Words come easy for aspiring writer Afra Al Muhairb. The business side of books, on the other hand, is entirely foreign to the 16-year-old Emirati. So, she followed her father’s advice and enroled in the Abu Dhabi Education Council’s summer entrepreneurship course at Abu Dhabi University hoping to pick up a few new skills.

“Most of us have this dream of opening a business,” said Afra, referring to her peers are “young girls thinking of big ideas.”

In the three-week class, pupils are challenged to come up with a business and develop an operational and marketing plan to support their idea. But, the learning goes far beyond sales and branding, said teacher Sonia Elhaj.

“It’s not only about starting up a business, it’s all the meta skills that goes with it -- building self confidence, communication,” said Ms Elhaj. “It’s a way to coach them and to harness ideas and to allow them to be creative.

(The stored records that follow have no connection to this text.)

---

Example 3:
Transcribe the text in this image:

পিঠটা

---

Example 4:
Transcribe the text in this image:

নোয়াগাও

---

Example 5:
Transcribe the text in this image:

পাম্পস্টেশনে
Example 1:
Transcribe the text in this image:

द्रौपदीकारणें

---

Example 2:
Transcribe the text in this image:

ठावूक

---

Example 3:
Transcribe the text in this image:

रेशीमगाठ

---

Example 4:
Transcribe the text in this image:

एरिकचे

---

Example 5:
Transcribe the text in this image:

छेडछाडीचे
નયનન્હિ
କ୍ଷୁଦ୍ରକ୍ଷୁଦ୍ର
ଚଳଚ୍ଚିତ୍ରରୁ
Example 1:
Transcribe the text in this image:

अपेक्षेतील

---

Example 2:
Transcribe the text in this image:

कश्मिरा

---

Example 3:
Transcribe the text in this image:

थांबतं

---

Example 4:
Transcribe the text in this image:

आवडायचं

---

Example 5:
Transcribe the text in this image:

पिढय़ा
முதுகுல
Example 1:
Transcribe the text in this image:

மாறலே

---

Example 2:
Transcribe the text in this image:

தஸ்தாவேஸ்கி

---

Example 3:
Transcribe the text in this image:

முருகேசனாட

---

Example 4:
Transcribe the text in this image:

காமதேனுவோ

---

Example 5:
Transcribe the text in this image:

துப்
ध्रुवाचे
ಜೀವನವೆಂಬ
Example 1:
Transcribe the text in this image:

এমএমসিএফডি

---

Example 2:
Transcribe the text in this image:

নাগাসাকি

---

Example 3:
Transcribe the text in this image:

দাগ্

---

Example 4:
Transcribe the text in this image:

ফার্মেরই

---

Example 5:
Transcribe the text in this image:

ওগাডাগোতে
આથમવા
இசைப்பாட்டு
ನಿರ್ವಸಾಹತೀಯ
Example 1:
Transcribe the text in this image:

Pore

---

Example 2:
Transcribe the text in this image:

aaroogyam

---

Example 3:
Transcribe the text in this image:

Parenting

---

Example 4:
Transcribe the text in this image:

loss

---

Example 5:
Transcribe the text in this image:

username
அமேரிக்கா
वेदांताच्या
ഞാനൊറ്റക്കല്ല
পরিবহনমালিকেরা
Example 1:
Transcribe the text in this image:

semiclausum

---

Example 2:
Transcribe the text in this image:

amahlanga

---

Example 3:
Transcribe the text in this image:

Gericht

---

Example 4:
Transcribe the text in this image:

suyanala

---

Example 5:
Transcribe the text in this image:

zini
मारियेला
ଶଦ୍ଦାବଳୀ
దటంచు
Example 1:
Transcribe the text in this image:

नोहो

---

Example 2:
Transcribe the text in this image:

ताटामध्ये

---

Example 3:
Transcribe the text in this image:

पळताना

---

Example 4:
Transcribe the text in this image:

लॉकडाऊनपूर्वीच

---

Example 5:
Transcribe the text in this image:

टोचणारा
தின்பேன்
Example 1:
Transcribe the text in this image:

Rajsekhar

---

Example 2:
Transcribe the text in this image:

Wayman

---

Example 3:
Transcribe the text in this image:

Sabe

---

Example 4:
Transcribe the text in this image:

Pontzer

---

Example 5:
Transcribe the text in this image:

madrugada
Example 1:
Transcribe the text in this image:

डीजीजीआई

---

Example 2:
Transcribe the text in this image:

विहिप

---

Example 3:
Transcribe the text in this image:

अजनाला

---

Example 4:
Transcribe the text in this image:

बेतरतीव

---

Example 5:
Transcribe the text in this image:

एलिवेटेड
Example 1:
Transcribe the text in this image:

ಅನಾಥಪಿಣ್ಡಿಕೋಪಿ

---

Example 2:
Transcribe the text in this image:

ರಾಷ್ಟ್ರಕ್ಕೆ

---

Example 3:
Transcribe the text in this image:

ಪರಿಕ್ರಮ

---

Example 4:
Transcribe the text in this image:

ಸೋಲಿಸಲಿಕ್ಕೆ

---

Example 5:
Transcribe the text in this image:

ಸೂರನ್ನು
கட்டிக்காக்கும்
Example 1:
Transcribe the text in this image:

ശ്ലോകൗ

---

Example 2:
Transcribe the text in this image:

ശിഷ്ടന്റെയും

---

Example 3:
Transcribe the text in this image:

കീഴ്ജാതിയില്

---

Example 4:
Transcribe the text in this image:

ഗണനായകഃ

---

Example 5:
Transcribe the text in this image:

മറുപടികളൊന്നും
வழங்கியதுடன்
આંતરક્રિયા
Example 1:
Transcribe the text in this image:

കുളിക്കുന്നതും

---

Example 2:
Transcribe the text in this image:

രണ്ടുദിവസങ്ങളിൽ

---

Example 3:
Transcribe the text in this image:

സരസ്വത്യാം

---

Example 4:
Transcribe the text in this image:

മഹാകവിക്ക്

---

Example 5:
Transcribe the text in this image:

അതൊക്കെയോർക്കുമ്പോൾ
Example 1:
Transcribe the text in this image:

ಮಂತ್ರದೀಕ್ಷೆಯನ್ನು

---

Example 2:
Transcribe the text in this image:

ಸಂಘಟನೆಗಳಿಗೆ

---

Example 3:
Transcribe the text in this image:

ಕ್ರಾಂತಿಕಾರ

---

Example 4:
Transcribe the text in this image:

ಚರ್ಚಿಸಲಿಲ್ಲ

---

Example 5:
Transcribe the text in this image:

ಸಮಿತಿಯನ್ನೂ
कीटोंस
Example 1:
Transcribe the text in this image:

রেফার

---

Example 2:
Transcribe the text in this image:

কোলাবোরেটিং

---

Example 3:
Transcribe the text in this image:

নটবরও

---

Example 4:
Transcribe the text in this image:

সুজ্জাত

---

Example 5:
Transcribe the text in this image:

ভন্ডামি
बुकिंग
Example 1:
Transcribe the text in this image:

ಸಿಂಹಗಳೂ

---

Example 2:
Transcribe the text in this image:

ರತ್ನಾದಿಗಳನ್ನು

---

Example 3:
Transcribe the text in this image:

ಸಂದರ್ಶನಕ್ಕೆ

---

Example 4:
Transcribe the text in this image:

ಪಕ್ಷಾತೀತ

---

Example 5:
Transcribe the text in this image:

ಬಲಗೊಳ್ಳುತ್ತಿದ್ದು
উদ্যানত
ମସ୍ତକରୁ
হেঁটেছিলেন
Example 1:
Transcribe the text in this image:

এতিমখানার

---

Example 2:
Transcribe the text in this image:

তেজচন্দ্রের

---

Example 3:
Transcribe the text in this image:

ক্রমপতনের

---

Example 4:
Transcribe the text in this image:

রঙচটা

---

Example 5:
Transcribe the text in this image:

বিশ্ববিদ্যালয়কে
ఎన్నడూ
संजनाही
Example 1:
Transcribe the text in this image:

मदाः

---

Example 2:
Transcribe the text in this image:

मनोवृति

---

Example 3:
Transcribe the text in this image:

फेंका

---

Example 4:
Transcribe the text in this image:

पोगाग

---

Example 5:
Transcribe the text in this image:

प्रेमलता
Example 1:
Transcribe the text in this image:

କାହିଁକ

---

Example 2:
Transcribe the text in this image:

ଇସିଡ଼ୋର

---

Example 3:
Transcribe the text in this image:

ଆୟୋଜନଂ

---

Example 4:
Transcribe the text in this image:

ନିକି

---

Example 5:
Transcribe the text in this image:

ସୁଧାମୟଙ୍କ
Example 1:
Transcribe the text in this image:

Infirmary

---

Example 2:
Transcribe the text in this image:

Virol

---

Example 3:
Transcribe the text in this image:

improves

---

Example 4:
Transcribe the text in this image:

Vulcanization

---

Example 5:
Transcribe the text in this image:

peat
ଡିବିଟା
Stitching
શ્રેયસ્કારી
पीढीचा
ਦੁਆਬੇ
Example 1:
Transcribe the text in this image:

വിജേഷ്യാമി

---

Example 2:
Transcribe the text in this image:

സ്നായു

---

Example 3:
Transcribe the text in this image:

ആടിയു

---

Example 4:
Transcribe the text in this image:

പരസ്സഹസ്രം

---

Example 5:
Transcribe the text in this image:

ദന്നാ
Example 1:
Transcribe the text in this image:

They are really hungry to do this and be heard. They are so happy to be actually doing something, to be engaged in creating something new, not only sitting and listening and getting new information and new knowledge. Now they are applying that knowledge.”

Afra’s team decided to focus their business idea on a restaurant modelled after the Leaning Tower of Pisa. Each level would have a different international cuisine and all the meat would be halal. The pupils thought of this after discussing a common problem they face when travelling abroad.

“Sometimes we find the struggle of finding halal food, so we just eat fish and cheese, so it’s hard for us to spend 20 days with fish and cheese,” said Afra. “So we made this tower so every person who comes – from Africa, from America – they will find the right food to eat.”